Samsung also noted 20, 14 and 10nm all had ~60 masks just like 7nm EUV, but with some of the ~60 193i masks replaced by EUV it is actually slower overall than 10nm and thus more costly.
Sang Kim
28nm bulk technology is in mass production for several years by major semiconductor companies but not 28nm FD-SOI yet today. Why FD-SOI is not manufactured even at 28nm unlike 28nm bulk? If FD-SOI is not manufacture-able at 28nm, it will not be manufactured at any node below 28nm.
IBM created the international SOI consortium about a decade ago and then faded away. One of the biggest issues with 28nm FD-SOI is the hot carrier reliability. It is because unlike 28nm bulk the 28nn FD-SOI doesn’t have the LDD(Lightly Doped Drain) to minimize hot carrier generation. Also, the hot carrier reliability will become worse with scaling. Therefore, unless the hot carrier issue is resolved at 28nm, FDSOI can’t be realized.
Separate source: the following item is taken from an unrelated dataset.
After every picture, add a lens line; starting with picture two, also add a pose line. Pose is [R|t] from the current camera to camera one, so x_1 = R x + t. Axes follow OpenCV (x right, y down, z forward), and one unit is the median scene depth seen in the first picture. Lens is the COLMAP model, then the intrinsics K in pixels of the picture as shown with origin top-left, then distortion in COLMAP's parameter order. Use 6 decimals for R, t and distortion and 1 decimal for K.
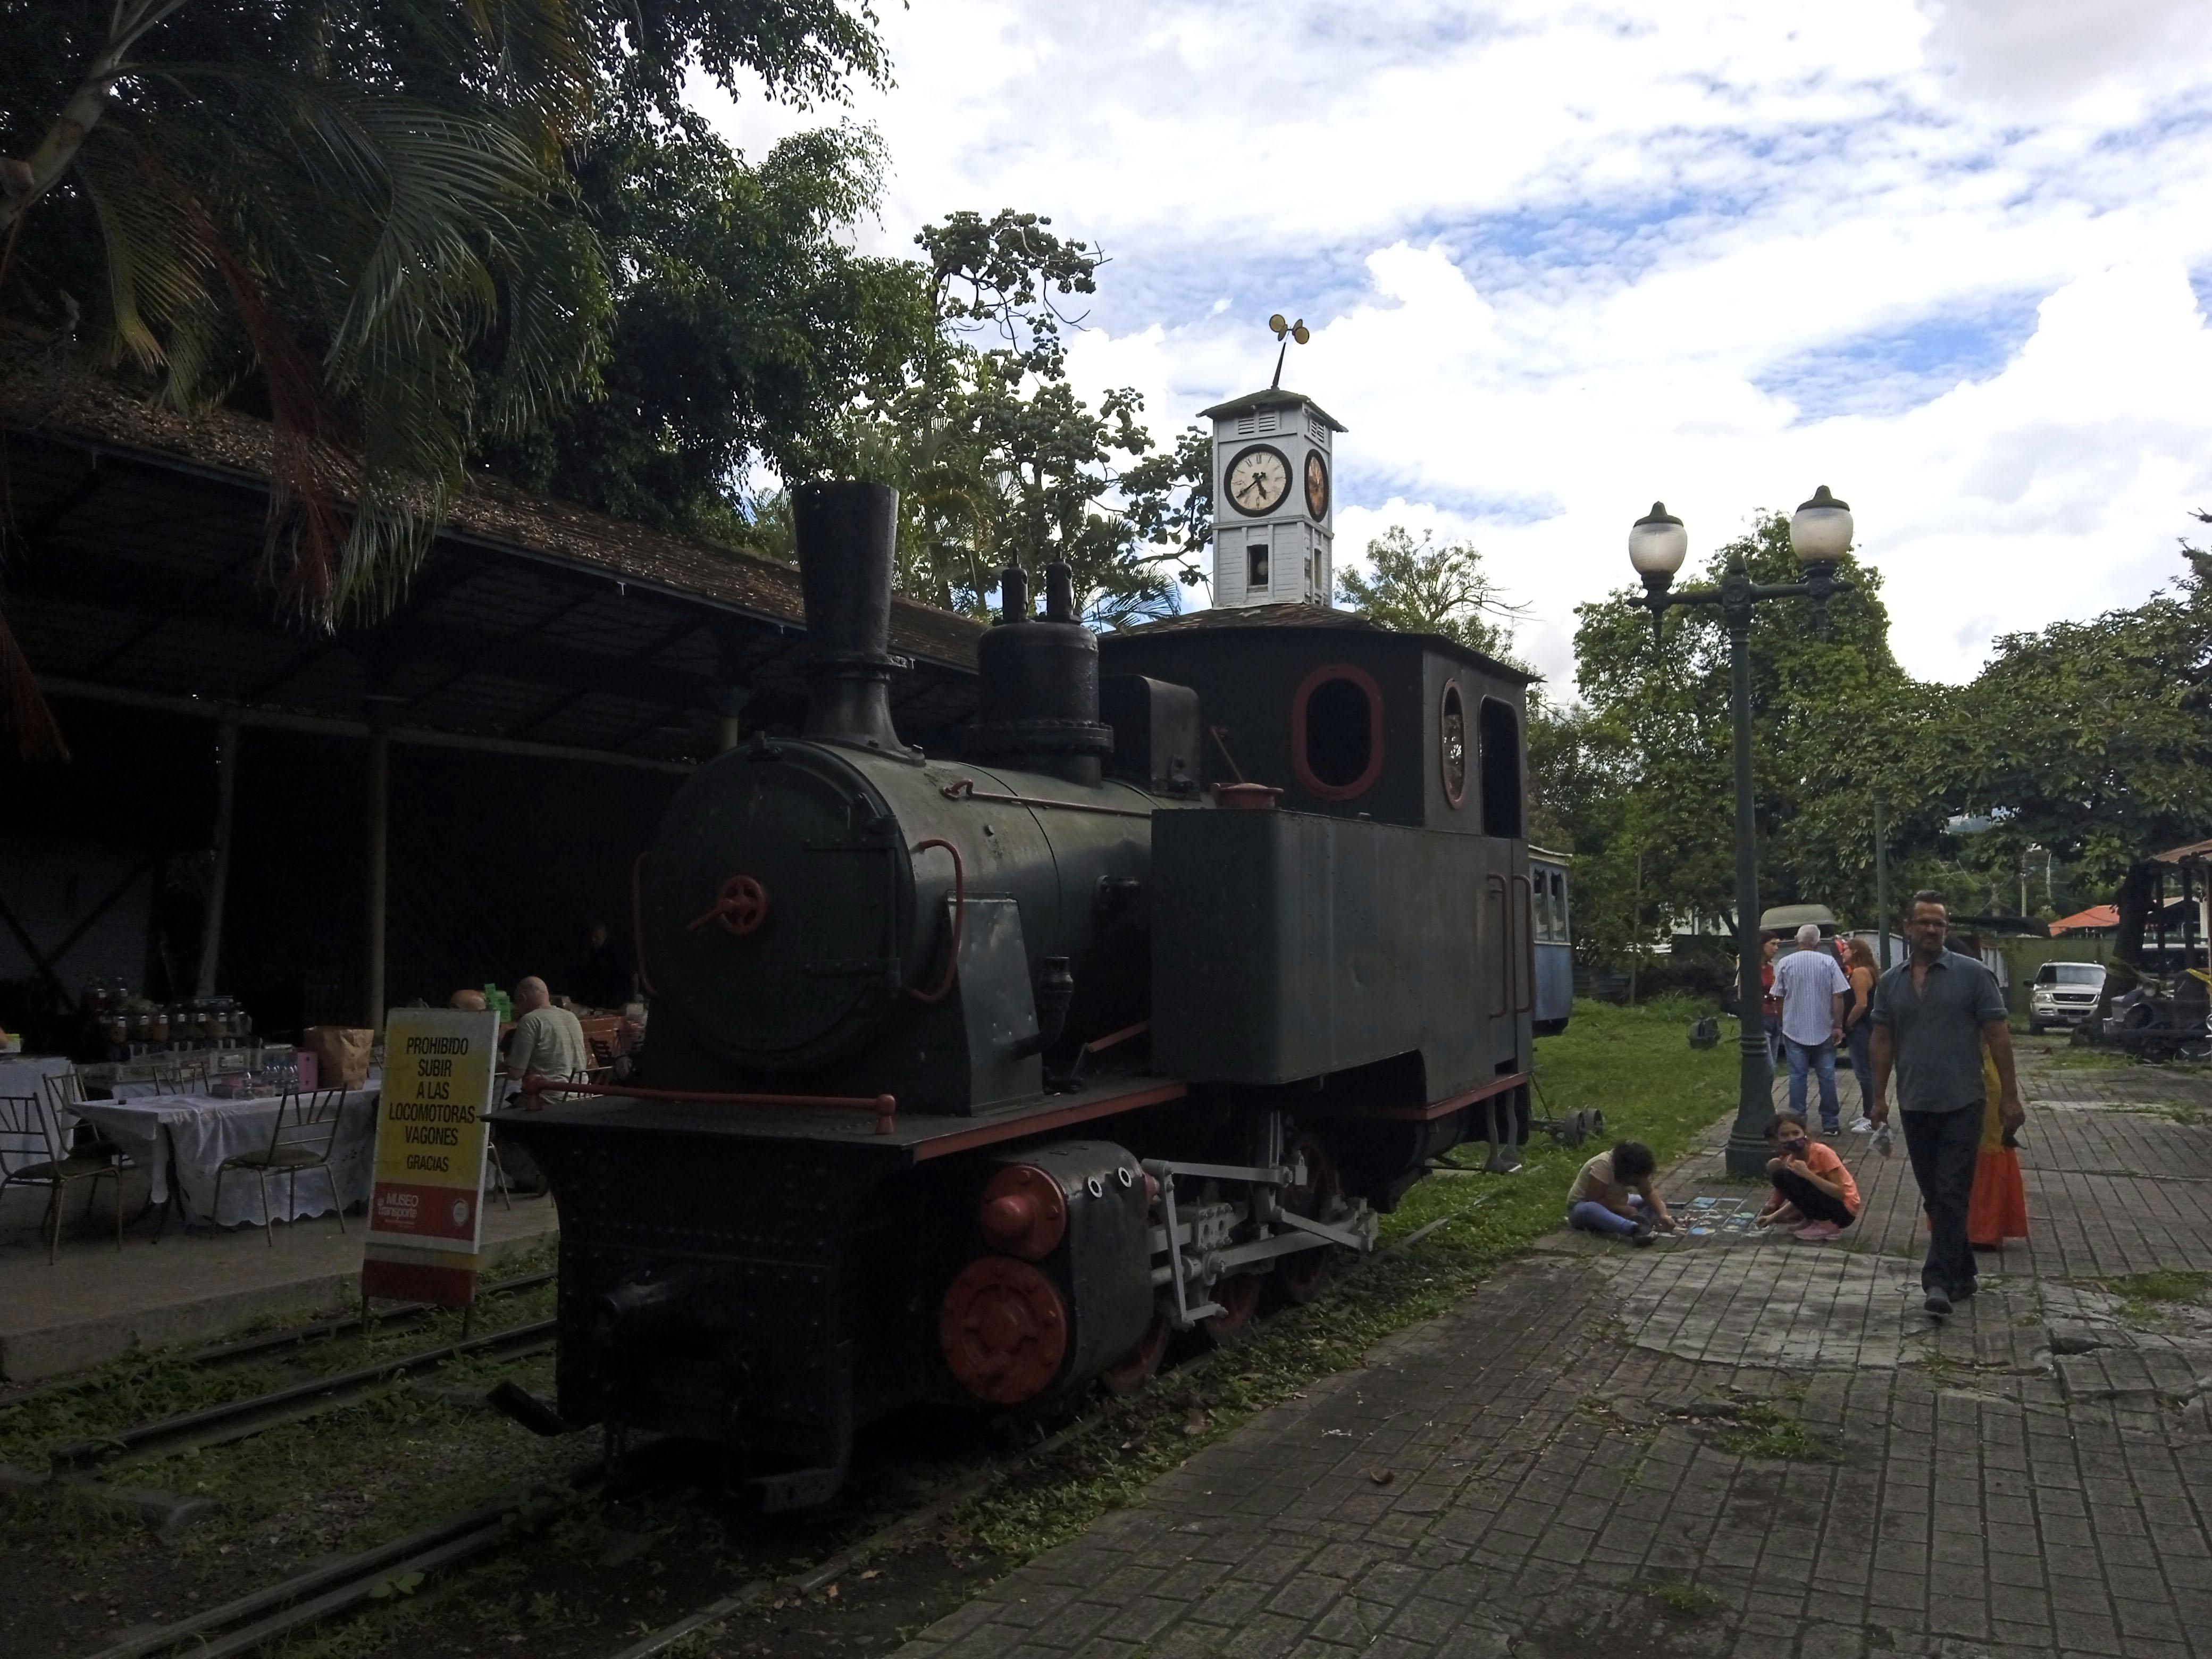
lens RADIAL K [[1834.0, 0, 1100.1], [0, 1834.0, 811.7], [0, 0, 1]] dist [0.104376, -0.185777]
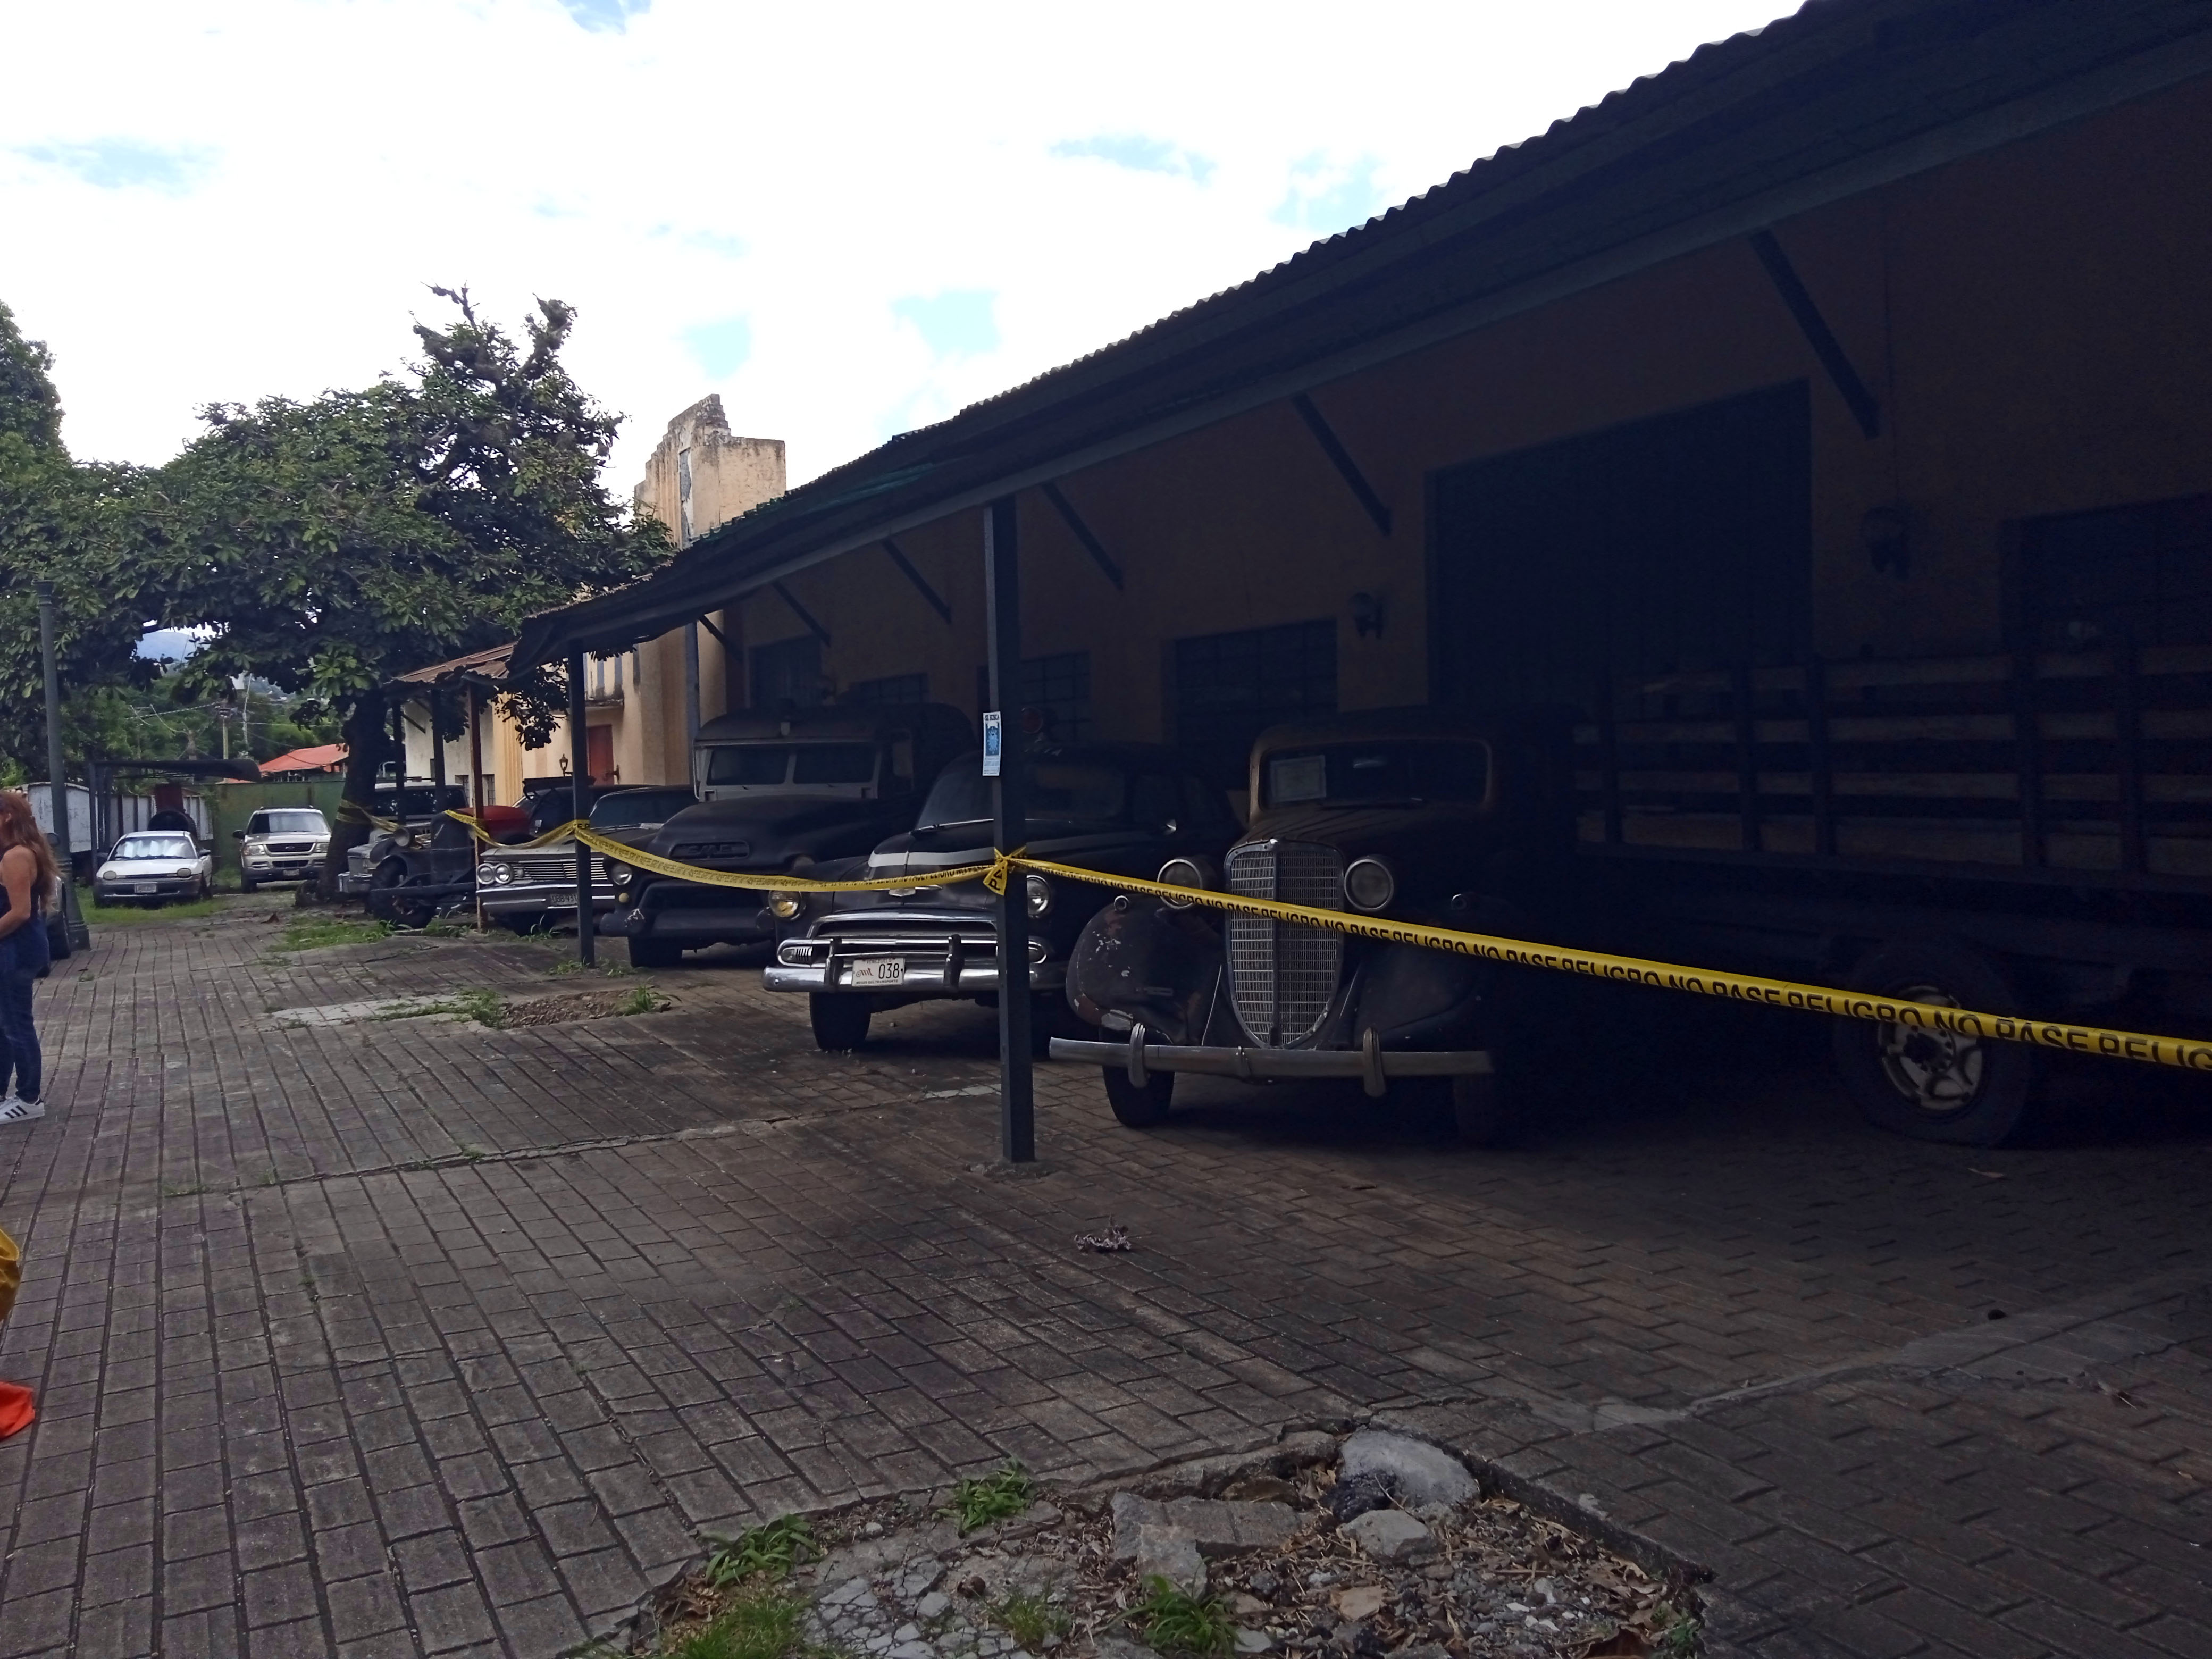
lens RADIAL K [[1834.0, 0, 1100.1], [0, 1834.0, 811.7], [0, 0, 1]] dist [0.104376, -0.185777]
pose [[0.619129, -0.051061, 0.783628, 0.093903], [-0.012912, 0.997087, 0.075171, 0.015158], [-0.785183, -0.056658, 0.616666, 0.208114]]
Furthermore, what happens when hot carrier are generated near the drain in normal FDSOI operation? Electrons go to the positively biased drain with no harm but where the holes to go? The holes can’t go to the substrate because of the very thin burred SOI layer below. Therefore, some holes may become trapped at the burred thin oxide layer causing Vt shift but vast majority of holes drifts through the un-doped SOI channel toward the N+source, resulting in device failure, thus ending 28nm FDSOI.
Also, how thin SOI thickness is required for 14nm that is manufactured by Intel over three years? About 4nm! I doubt 4nm can be deposited uniformly and reliably over 12″ wafers at the manufacturing line. If not manufacture-able, FDSOI is not scale-able.